OA – 60: The Anti-BCMA Antibody-Drug Conjugate HDP-101 with a Novel Amanitin Payload Shows Promising Initial First in Human Results in Relapsed Multiple Myeloma

Introduction:

Background: HDP-101 is a new antibody-drug conjugate targeting B-cell maturation antigen (BCMA) with a synthetic amanitin payload that inhibits RNA polymerase II, effectively stopping transcription and inducing apoptosis in tumor cells, regardless of their proliferation status. It's shown cytotoxicity in vitro against BCMA-positive myeloma cell lines and non-proliferating primary CD138+ cells from refractory myeloma patients, even with low BCMA density.



Methods: Clinical Study: HDP-101-01 is a first-in-human, open-label, non-randomized, multicenter, phase 1/2a trial in patients with progressive or refractory multiple myeloma, aiming to determine the Maximum Tolerated Dose and/or the Recommended Phase 2 Dose in Phase 1. Dose escalation is guided by an adaptive Bayesian logistic regression model (BLRM) with overdose control. The primary objective in phase 2 is to assess anti-tumor activity.
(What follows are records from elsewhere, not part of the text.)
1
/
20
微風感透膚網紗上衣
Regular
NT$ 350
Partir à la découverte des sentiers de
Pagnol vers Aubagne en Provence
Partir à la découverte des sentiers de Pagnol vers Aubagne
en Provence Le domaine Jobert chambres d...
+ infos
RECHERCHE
Study Progress: As of November 2023, 18 patients (7 females, 11 males) were enrolled in 5 consecutive dose cohorts of 20, 30, 60, 80, and 100 µg/kg. Patients had a median age of 70 years (48-82), were heavily pre-treated and multidrug-resistant, and had a median of 6.5 prior treatments (2-15).


Results: Study

Results: Preliminary data shows pharmacokinetics of HDP-101 aligns with expectations, and exposure is dose-proportional. Free payload was not detected in serum at a limit of detection of 30 ng/mL, and no anti-drug antibodies or immunogenic reactions were noted. 17 of 18 patients were evaluable for dose-limiting toxicities (DLT). Initial cohorts were well tolerated, without DLTs, including no hepatic and renal toxicities, infusion reactions, or ocular disorders. Mild ALT and AST elevations were detected in Cohort 5 at Cycle 1, which returned to baseline spontaneously and were not detected in later cycles. All patients in Cohort 5 had transient thrombocytopenia, with platelet reductions starting on Cycle 1/Day 2 (C1D2), a nadir on C1D5, and full recovery by C1D15 without clinical sequelae or interventions. Subsequent dosing did not produce similarly deep episodes of thrombocytopenia, suggesting it's not due to a direct cytotoxic effect against megakaryocytes. DLTs were observed in 3 patients in Cohort 5. Based on SRC recommendations, DLT rules were modified for thrombocytopenia and dose optimization strategies were developed with resetting the BLRM statistics.

Conclusions:
Efficacy: In cohort 3 (60µg/kg), one patient had 17 cycles with stable disease (SD). In Cohort 5 (100µg/kg), 3 patients achieved partial response (PR), 2 patients showed progressive disease, one with dose reduced after C1, one patient had stable disease as best response. One patient is ongoing in partial remission after 9 cycles with a decreasing trend in M-protein levels. These encouraging results support continuation of dose optimization. Updated data will be presented at the IMS 2024 meeting.